What is required. Will you copy out every line of each of the entries below, character for character?

Input.
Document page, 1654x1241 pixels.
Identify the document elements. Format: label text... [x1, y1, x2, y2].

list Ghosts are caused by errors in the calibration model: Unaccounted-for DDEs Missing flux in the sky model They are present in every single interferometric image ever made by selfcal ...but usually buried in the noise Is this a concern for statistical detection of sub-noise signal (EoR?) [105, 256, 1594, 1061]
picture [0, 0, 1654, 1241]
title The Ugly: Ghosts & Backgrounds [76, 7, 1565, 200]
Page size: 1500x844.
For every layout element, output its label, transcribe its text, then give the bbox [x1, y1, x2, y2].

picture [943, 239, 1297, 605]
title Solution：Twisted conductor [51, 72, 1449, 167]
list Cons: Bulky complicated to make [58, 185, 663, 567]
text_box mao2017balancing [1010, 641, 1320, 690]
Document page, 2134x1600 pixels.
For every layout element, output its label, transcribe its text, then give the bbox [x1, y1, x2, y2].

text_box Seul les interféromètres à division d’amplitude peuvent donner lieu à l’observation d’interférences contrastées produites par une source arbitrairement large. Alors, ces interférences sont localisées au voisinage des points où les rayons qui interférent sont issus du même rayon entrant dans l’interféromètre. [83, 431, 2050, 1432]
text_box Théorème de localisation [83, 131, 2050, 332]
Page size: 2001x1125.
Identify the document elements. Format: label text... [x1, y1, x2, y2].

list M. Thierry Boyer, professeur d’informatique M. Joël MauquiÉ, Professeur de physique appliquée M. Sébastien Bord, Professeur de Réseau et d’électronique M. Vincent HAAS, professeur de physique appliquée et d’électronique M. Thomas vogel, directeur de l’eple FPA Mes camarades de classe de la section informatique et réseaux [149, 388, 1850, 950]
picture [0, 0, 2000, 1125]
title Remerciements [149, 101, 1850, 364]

Correct response.
Document page, 1654x1241 pixels.
Identify the document elements. Format: label text... [x1, y1, x2, y2].

list Ghosts are caused by errors in the calibration model: Unaccounted-for DDEs Missing flux in the sky model They are present in every single interferometric image ever made by selfcal ...but usually buried in the noise Is this a concern for statistical detection of sub-noise signal (EoR?) [105, 256, 1594, 1061]
picture [0, 0, 1654, 1241]
title The Ugly: Ghosts & Backgrounds [76, 7, 1565, 200]
Page size: 1500x844.
For every layout element, output its label, transcribe its text, then give the bbox [x1, y1, x2, y2].

picture [943, 239, 1297, 605]
title Solution：Twisted conductor [51, 72, 1449, 167]
list Cons: Bulky complicated to make [58, 185, 663, 567]
text_box mao2017balancing [1010, 641, 1320, 690]
Document page, 2134x1600 pixels.
For every layout element, output its label, transcribe its text, then give the bbox [x1, y1, x2, y2].

text_box Seul les interféromètres à division d’amplitude peuvent donner lieu à l’observation d’interférences contrastées produites par une source arbitrairement large. Alors, ces interférences sont localisées au voisinage des points où les rayons qui interférent sont issus du même rayon entrant dans l’interféromètre. [83, 431, 2050, 1432]
text_box Théorème de localisation [83, 131, 2050, 332]
Page size: 2001x1125.
Identify the document elements. Format: label text... [x1, y1, x2, y2].

list M. Thierry Boyer, professeur d’informatique M. Joël MauquiÉ, Professeur de physique appliquée M. Sébastien Bord, Professeur de Réseau et d’électronique M. Vincent HAAS, professeur de physique appliquée et d’électronique M. Thomas vogel, directeur de l’eple FPA Mes camarades de classe de la section informatique et réseaux [149, 388, 1850, 950]
picture [0, 0, 2000, 1125]
title Remerciements [149, 101, 1850, 364]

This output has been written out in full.